President of the Zimbabwe National Student Union
- In office 2006–2007

Secretary for Youth Affairs, MDC Youth Assembly

Personal details
- Party: Renewal Democrats of Zimbabwe (formerly)
- Alma mater: Utrecht University
- Occupation: Politician

= Promise Mkwananzi =

Zimbabwean politician

Promise Mkwananzi is a politician from Zimbabwe.

==Biography==
From 2006 to 2007, Mkwananzi was the president of the Zimbabwe National Students Union (ZINASU), and during that time he was expelled from the University of Zimbabwe. He was arrested numerous times for leading student protests against what he and other students viewed as the government's unjust education policies. He was elected into the Movement for Democratic Change (MDC) Youth Assembly as Secretary-General. He was appointed a member of the National Executive Committee as the Secretary for Youth Affairs, making him, at 28, the youngest national executive member in the party's history. A once close ally of Morgan Tsvangirai, Mkwananzi split with Tsvangirai in 2014 and went with former Finance Minister Tendai Biti's renewal group. He split with Biti and joined Elton Mangoma to form the Renewal Democrats of Zimbabwe, where he was briefly Secretary General before he left the party to join the social movement Tajamuka in 2016. He received his education at Utrecht University in the Netherlands where he attained a bachelor's degree in political science and international relations. He also attained a master's degree in international development studies. Mkwananzi is also a fierce advocate of youth autonomy, arguing that the youth should be at the forefront of both the revolution and decision making though financial scandals below set his image a heavy blow. He is widely known for his 'eye for an eye' call in which he rallied the youth to retaliate against violence from ZANU PF youths. Mkwananzi lives in Harare, Zimbabwe.

==Attempted arrest==
On 17 June 2007, Harare police confiscated the passport of the President of the Movement for Democratic Change, Arthur Mutambara, raided the house of the vice-chairperson of the Students Christian Movement of Zimbabwe, Lawrence Mashungu, and injured the Student Representative Council President of Great Zimbabwe University, Whitlaw Tanyanyiwa Mugwiji, so badly that he had to be hospitalized. A few days later on 20 June 2007, police allegedly injured his relatives in Waterfalls and Glen Norah after they told the police Mkwananzi did not live with them anymore in an attempt to arrest them. Mkwananzi said he believed that they were trying to prevent him from travelling to Europe for the Save Zimbabwe Campaign.
Prior to the 2013 elections Mkwananzi was cautioned by Morgan Tsvangirai along with Solomon Madzore to desist from hate speech.

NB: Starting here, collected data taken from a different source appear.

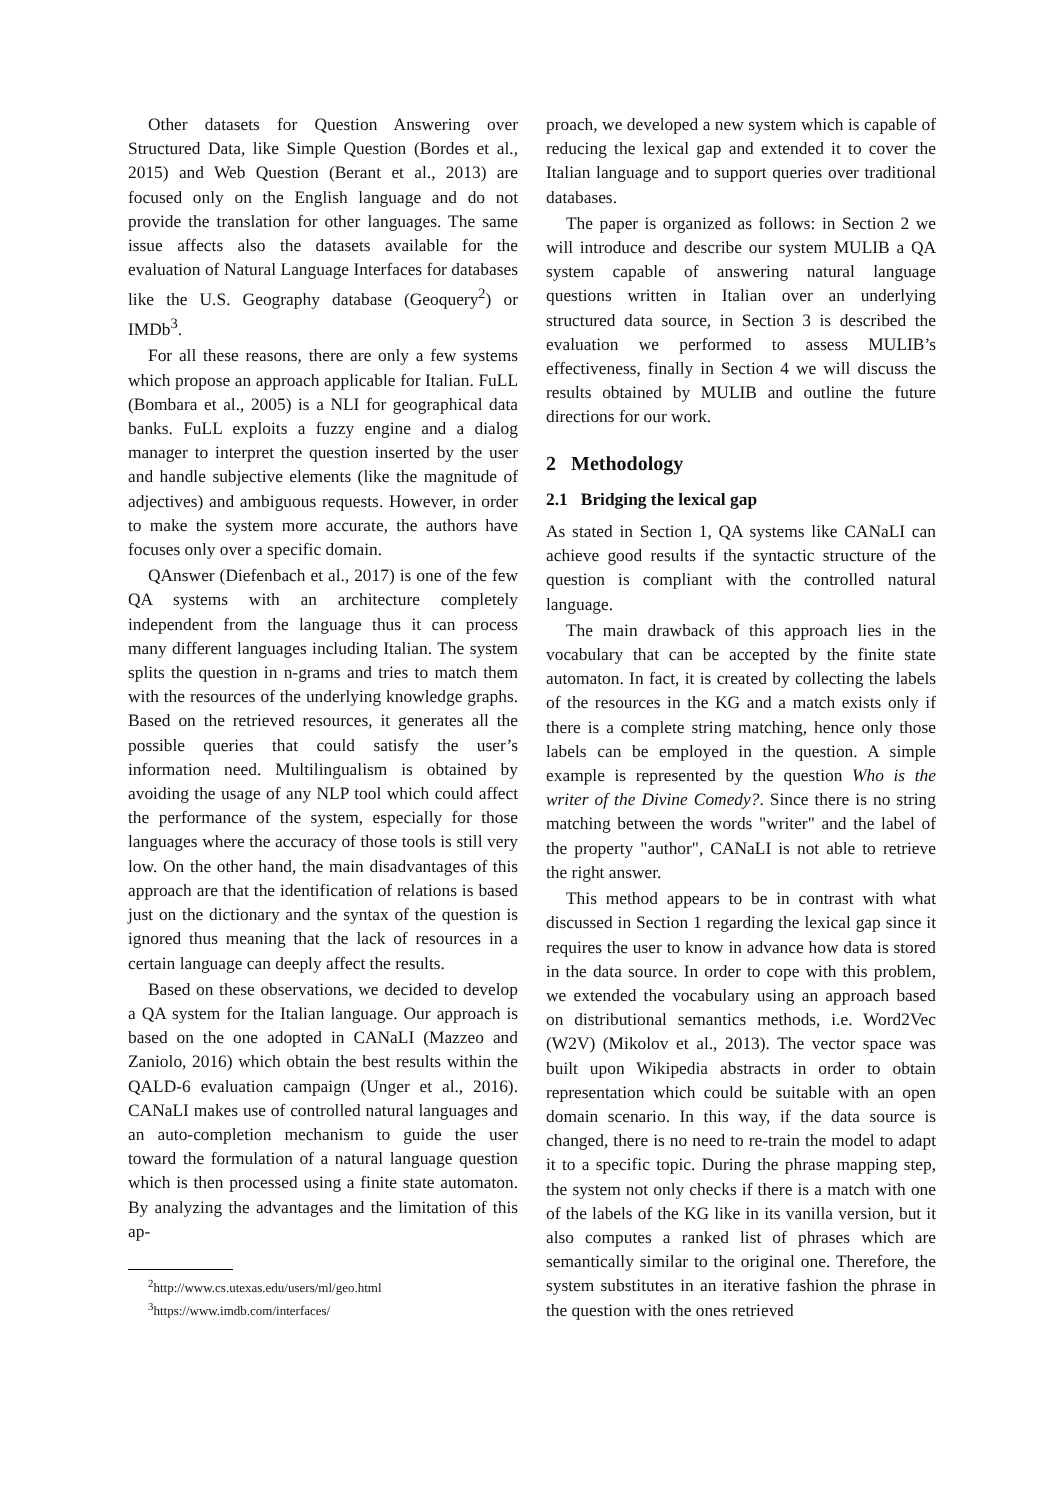Other datasets for Question Answering over Structured Data, like Simple Question (Bordes et al., 2015) and Web Question (Berant et al., 2013) are focused only on the English language and do not provide the translation for other languages. The same issue affects also the datasets available for the evaluation of Natural Language Interfaces for databases like the U.S. Geography database (Geoquery<sup>2</sup>) or IMDb<sup>3</sup>.
For all these reasons, there are only a few systems which propose an approach applicable for Italian. FuLL (Bombara et al., 2005) is a NLI for geographical data banks. FuLL exploits a fuzzy engine and a dialog manager to interpret the question inserted by the user and handle subjective elements (like the magnitude of adjectives) and ambiguous requests. However, in order to make the system more accurate, the authors have focuses only over a specific domain.
QAnswer (Diefenbach et al., 2017) is one of the few QA systems with an architecture completely independent from the language thus it can process many different languages including Italian. The system splits the question in n-grams and tries to match them with the resources of the underlying knowledge graphs. Based on the retrieved resources, it generates all the possible queries that could satisfy the user’s information need. Multilingualism is obtained by avoiding the usage of any NLP tool which could affect the performance of the system, especially for those languages where the accuracy of those tools is still very low. On the other hand, the main disadvantages of this approach are that the identification of relations is based just on the dictionary and the syntax of the question is ignored thus meaning that the lack of resources in a certain language can deeply affect the results.
Based on these observations, we decided to develop a QA system for the Italian language. Our approach is based on the one adopted in CANaLI (Mazzeo and Zaniolo, 2016) which obtain the best results within the QALD-6 evaluation campaign (Unger et al., 2016). CANaLI makes use of controlled natural languages and an auto-completion mechanism to guide the user toward the formulation of a natural language question which is then processed using a finite state automaton. By analyzing the advantages and the limitation of this ap-
<sup>2</sup> http://www.cs.utexas.edu/users/ml/geo.html
<sup>3</sup> https://www.imdb.com/interfaces/
proach, we developed a new system which is capable of reducing the lexical gap and extended it to cover the Italian language and to support queries over traditional databases.
The paper is organized as follows: in Section 2 we will introduce and describe our system MULIB a QA system capable of answering natural language questions written in Italian over an underlying structured data source, in Section 3 is described the evaluation we performed to assess MULIB’s effectiveness, finally in Section 4 we will discuss the results obtained by MULIB and outline the future directions for our work.
2 Methodology
2.1 Bridging the lexical gap
As stated in Section 1, QA systems like CANaLI can achieve good results if the syntactic structure of the question is compliant with the controlled natural language.
The main drawback of this approach lies in the vocabulary that can be accepted by the finite state automaton. In fact, it is created by collecting the labels of the resources in the KG and a match exists only if there is a complete string matching, hence only those labels can be employed in the question. A simple example is represented by the question Who is the writer of the Divine Comedy?. Since there is no string matching between the words "writer" and the label of the property "author", CANaLI is not able to retrieve the right answer.
This method appears to be in contrast with what discussed in Section 1 regarding the lexical gap since it requires the user to know in advance how data is stored in the data source. In order to cope with this problem, we extended the vocabulary using an approach based on distributional semantics methods, i.e. Word2Vec (W2V) (Mikolov et al., 2013). The vector space was built upon Wikipedia abstracts in order to obtain representation which could be suitable with an open domain scenario. In this way, if the data source is changed, there is no need to re-train the model to adapt it to a specific topic. During the phrase mapping step, the system not only checks if there is a match with one of the labels of the KG like in its vanilla version, but it also computes a ranked list of phrases which are semantically similar to the original one. Therefore, the system substitutes in an iterative fashion the phrase in the question with the ones retrieved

==Tajamuka and looting scandals==

On 16 June 2016, the #Tajamuka protest movement was launched in Zimbabwe and Promise Mkwananzi came out as its spokesperson. On 2 October 2017, he was accused by multiple anonymous donors of "abusing thousands of dollars mobilized to bankroll the social movement’s activities". On 3 October 2017, Mkwananzi resigned amid pressure from fellow activists. Allegations of corruption during his days as MDCT Youth Secretary also emerged, as he was accused of having looted USD 75,000 of funds meant for youth programs. He has also been accused of working with Vice President Emmerson Mnangagwa's (ZANU PF) Lacoste faction.